History

United States
- Name: Thomas Stone
- Namesake: Thomas Stone
- Owner: War Shipping Administration (WSA)
- Operator: American West African Line Inc.
- Ordered: as type (EC2-S-C1) hull, MCE hull 27
- Awarded: 14 March 1941
- Builder: Bethlehem-Fairfield Shipyard, Baltimore, Maryland
- Cost: $1,147,240
- Yard number: 2014
- Way number: 13
- Laid down: 20 October 1941
- Launched: 12 April 1942
- Completed: 16 May 1942
- Identification: Call sign: KEWS; ;
- Fate: Laid up in the Hudson River Reserve Fleet, Jones Point, New York, 30 December 1947; Laid up in the James River Reserve Fleet, Lee Hall, Virginia, 11 June 1952; Sold for scrapping, 13 April 1971, withdrawn from fleet, 5 May 1971;

General characteristics
- Class & type: Liberty ship; type EC2-S-C1, standard;
- Tonnage: 10,865 LT DWT; 7,176 GRT;
- Displacement: 3,380 long tons (3,434 t) (light); 14,245 long tons (14,474 t) (max);
- Length: 441 feet 6 inches (135 m) oa; 416 feet (127 m) pp; 427 feet (130 m) lwl;
- Beam: 57 feet (17 m)
- Draft: 27 ft 9.25 in (8.4646 m)
- Installed power: 2 × Oil fired 450 °F (232 °C) boilers, operating at 220 psi (1,500 kPa); 2,500 hp (1,900 kW);
- Propulsion: 1 × triple-expansion steam engine, (manufactured by General Machinery Corp., Hamilton, Ohio); 1 × screw propeller;
- Speed: 11.5 knots (21.3 km/h; 13.2 mph)
- Capacity: 562,608 cubic feet (15,931 m^{3}) (grain); 499,573 cubic feet (14,146 m^{3}) (bale);
- Complement: 38–62 USMM; 21–40 USNAG;
- Armament: Varied by ship; Bow-mounted 3-inch (76 mm)/50-caliber gun; Stern-mounted 4-inch (102 mm)/50-caliber gun; 2–8 × single 20-millimeter (0.79 in) Oerlikon anti-aircraft (AA) cannons and/or,; 2–8 × 37-millimeter (1.46 in) M1 AA guns;

= SS Thomas Stone =

Liberty ship of WWII

SS Thomas Stone was a Liberty ship built in the United States during World War II. She was named after Thomas Stone, a Founding Father, American planter and lawyer who signed the United States Declaration of Independence as a delegate for Maryland.

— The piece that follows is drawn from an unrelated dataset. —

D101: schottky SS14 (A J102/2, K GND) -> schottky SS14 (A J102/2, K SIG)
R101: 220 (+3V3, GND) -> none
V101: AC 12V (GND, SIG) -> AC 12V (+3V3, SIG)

He later worked on the committee that formed the Articles of Confederation in 1777. He acted as President of Congress for a short time in 1784.

==Construction==
Thomas Stone was laid down on 20 October 1941, under a Maritime Commission (MARCOM) contract, MCE hull 27, by the Bethlehem-Fairfield Shipyard, Baltimore, Maryland; and was launched on 12 April 1942.

==History==
Thomas Stone was allocated to American West African Line Inc., on 16 May 1942. On 30 December 1947, she was laid up in the Hudson River Reserve Fleet, Jones Point, New York. On 11 June 1952, she was laid up in the James River Reserve Fleet, Lee Hall, Virginia. On 6 May 1954, Thomas Stone was withdrawn from the fleet to be loaded with grain under the "Grain Program 1954", she returned loaded on 17 May 1954. On 13 August 1956, she was withdrawn to be unload, she returned reloaded with grain 31 August 1956. On 4 May 1963, Thomas Stone was withdrawn from the fleet to be unloaded, she returned empty on 12 May 1963. She was sold for scrapping on 13 April 1971, to Northern Metal Company, for $41,200. She was removed from the fleet, 5 May 1971.